▶ Work instruction
Word for word, copy out every line of the records, omitting each picture.

* * *

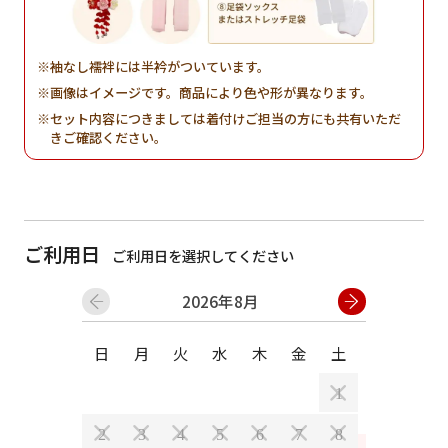
袖なし襦袢には半衿がついています。
画像はイメージです。商品により色や形が異なります。
セット内容につきましては着付けご担当の方にも共有いただ
きご確認ください。
ご利用日
ご利用日を選択してください
2026年8月
日
月
火
水
木
金
土
日
月
1
2
3
4
5
6
7
8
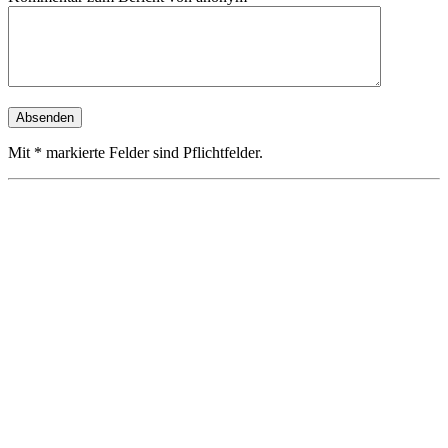
Mit * markierte Felder sind Pflichtfelder.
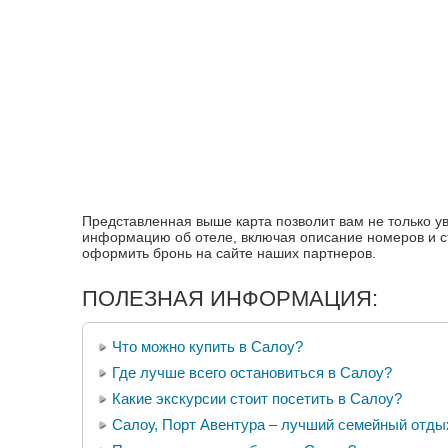
Представленная выше карта позволит вам не только у
информацию об отеле, включая описание номеров и с
оформить бронь на сайте наших партнеров.
ПОЛЕЗНАЯ ИНФОРМАЦИЯ:
Что можно купить в Салоу?
Где лучше всего остановиться в Салоу?
Какие экскурсии стоит посетить в Салоу?
Салоу, Порт Авентура – лучший семейный отды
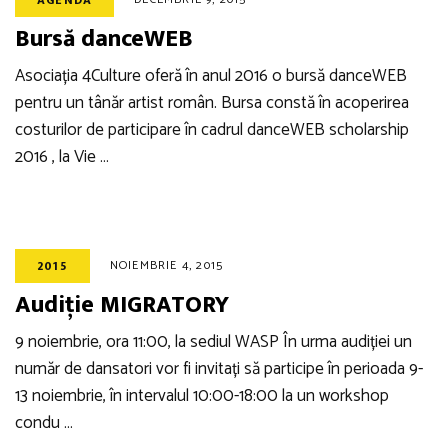
AGENDA
Bursă danceWEB
Asociația 4Culture oferă în anul 2016 o bursă danceWEB
pentru un tânăr artist român. Bursa constă în acoperirea
costurilor de participare în cadrul danceWEB scholarship
2016 , la Vie …
NOIEMBRIE 4, 2015
2015
Audiție MIGRATORY
9 noiembrie, ora 11:00, la sediul WASP În urma audiției un
număr de dansatori vor fi invitați să participe în perioada 9-
13 noiembrie, în intervalul 10:00-18:00 la un workshop
condu …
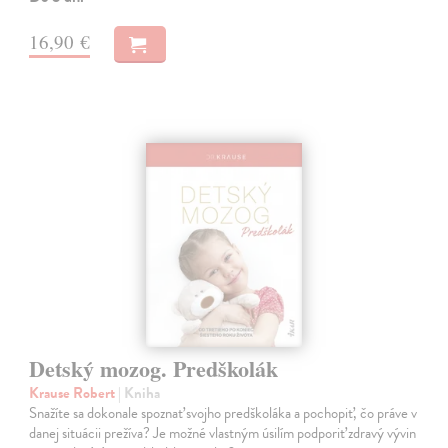
16,90 €
Detský mozog. Predškolák
Krause Robert
| Kniha
Snažíte sa dokonale spoznať svojho predškoláka a pochopiť, čo práve v
danej situácii prežíva? Je možné vlastným úsilím podporiť zdravý vývin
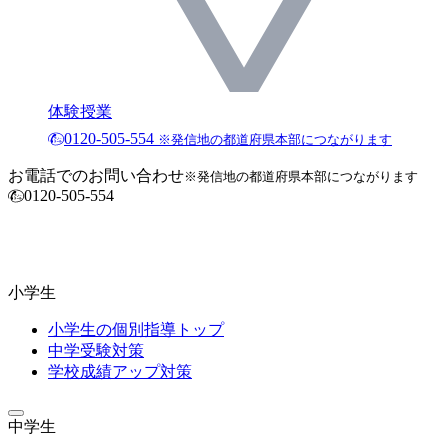
体験授業
0120-505-554
※発信地の都道府県本部につながります
お電話でのお問い合わせ
※発信地の都道府県本部につながります
0120-505-554
小学生
小学生の個別指導トップ
中学受験対策
学校成績アップ対策
中学生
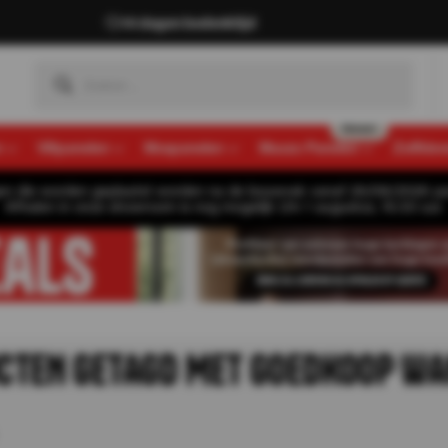
14 dagen bedenktijd
n
Viltpanelen
Mospanelen
Muozo Panelen
Zelfkle
gen die worden geplaatst worden na de bouwvak vanaf 26/08/2026 pa
Afhalen in onze showroom is nog mogelijk t/m 1 augustus, 16:30 uur.
CTEN GETAGD MET GOEDKOOP W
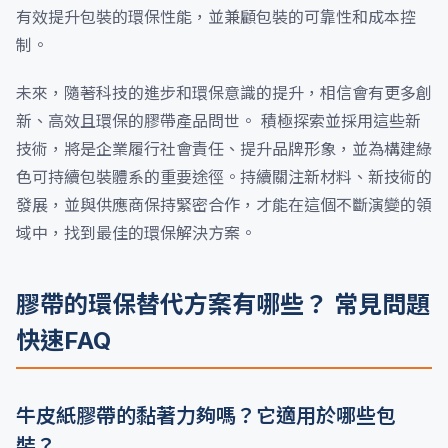
有效提升包裝的環保性能，並兼顧包裝的可靠性和成本控
制。
未來，隨著科技的進步和環保意識的提升，相信會有更多創
新、高效且環保的膠帶產品問世。 積極探索並採用這些新
技術，將是企業履行社會責任、提升品牌形象，並為構建綠
色可持續包裝體系的重要途徑。持續關注新材料、新技術的
發展，並與供應商保持緊密合作，才能在這個不斷演變的領
域中，找到最佳的環保解決方案。
膠帶的環保替代方案有哪些？ 常見問題
快速FAQ
牛皮紙膠帶的黏著力夠嗎？它適用於哪些包
裝？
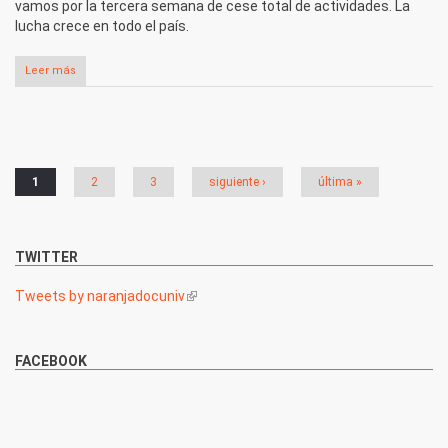
vamos por la tercera semana de cese total de actividades. La
lucha crece en todo el país.
Leer más
Páginas
1
2
3
siguiente ›
última »
TWITTER
Tweets by naranjadocuniv
(link is external)
FACEBOOK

* * *

▶ Result for this exercise
袖なし襦袢には半衿がついています。
画像はイメージです。商品により色や形が異なります。
セット内容につきましては着付けご担当の方にも共有いただ
きご確認ください。
ご利用日
ご利用日を選択してください
2026年8月
日
月
火
水
木
金
土
日
月
1
2
3
4
5
6
7
8
Mit * markierte Felder sind Pflichtfelder.
Представленная выше карта позволит вам не только у
информацию об отеле, включая описание номеров и с
оформить бронь на сайте наших партнеров.
ПОЛЕЗНАЯ ИНФОРМАЦИЯ:
Что можно купить в Салоу?
Где лучше всего остановиться в Салоу?
Какие экскурсии стоит посетить в Салоу?
Салоу, Порт Авентура – лучший семейный отды
AGENDA
Bursă danceWEB
Asociația 4Culture oferă în anul 2016 o bursă danceWEB
pentru un tânăr artist român. Bursa constă în acoperirea
costurilor de participare în cadrul danceWEB scholarship
2016 , la Vie …
NOIEMBRIE 4, 2015
2015
Audiție MIGRATORY
9 noiembrie, ora 11:00, la sediul WASP În urma audiției un
număr de dansatori vor fi invitați să participe în perioada 9-
13 noiembrie, în intervalul 10:00-18:00 la un workshop
condu …
16,90 €
Detský mozog. Predškolák
Krause Robert
| Kniha
Snažíte sa dokonale spoznať svojho predškoláka a pochopiť, čo práve v
danej situácii prežíva? Je možné vlastným úsilím podporiť zdravý vývin
体験授業
0120-505-554
※発信地の都道府県本部につながります
お電話でのお問い合わせ
※発信地の都道府県本部につながります
0120-505-554
小学生
小学生の個別指導トップ
中学受験対策
学校成績アップ対策
中学生
14 dagen bedenktijd
n
Viltpanelen
Mospanelen
Muozo Panelen
Zelfkle
gen die worden geplaatst worden na de bouwvak vanaf 26/08/2026 pa
Afhalen in onze showroom is nog mogelijk t/m 1 augustus, 16:30 uur.
CTEN GETAGD MET GOEDKOOP W
有效提升包裝的環保性能，並兼顧包裝的可靠性和成本控
制。
未來，隨著科技的進步和環保意識的提升，相信會有更多創
新、高效且環保的膠帶產品問世。 積極探索並採用這些新
技術，將是企業履行社會責任、提升品牌形象，並為構建綠
色可持續包裝體系的重要途徑。持續關注新材料、新技術的
發展，並與供應商保持緊密合作，才能在這個不斷演變的領
域中，找到最佳的環保解決方案。
膠帶的環保替代方案有哪些？ 常見問題
快速FAQ
牛皮紙膠帶的黏著力夠嗎？它適用於哪些包
裝？
vamos por la tercera semana de cese total de actividades. La
lucha crece en todo el país.
Leer más
Páginas
1
2
3
siguiente ›
última »
TWITTER
Tweets by naranjadocuniv
(link is external)
FACEBOOK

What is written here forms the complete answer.